EXERCISE BRIEF - Copy the data below exactly. Any pictures in it should be omitted.
#### THE DATA ####
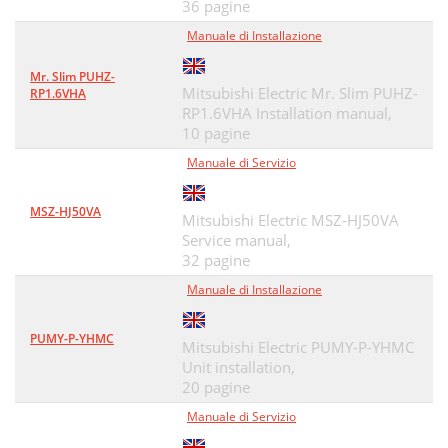
36 pagine
Manuale di Installazione
Mr. Slim PUHZ-
Mitsubishi Electric Mr. Slim PUHZ-
RP1.6VHA
RP1.6VHA Installation manual,
10 pagine
Manuale di Servizio
MSZ-HJ50VA
Mitsubishi Electric MSZ-HJ50VA
Service manual,
32 pagine
Manuale di Installazione
PUMY-P-YHMC
Mitsubishi Electric PUMY-P-YHMC
Unit installation,
20 pagine
Manuale di Servizio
####
ANSWER FOR THIS EXERCISE -
36 pagine
Manuale di Installazione
Mr. Slim PUHZ-
Mitsubishi Electric Mr. Slim PUHZ-
RP1.6VHA
RP1.6VHA Installation manual,
10 pagine
Manuale di Servizio
MSZ-HJ50VA
Mitsubishi Electric MSZ-HJ50VA
Service manual,
32 pagine
Manuale di Installazione
PUMY-P-YHMC
Mitsubishi Electric PUMY-P-YHMC
Unit installation,
20 pagine
Manuale di Servizio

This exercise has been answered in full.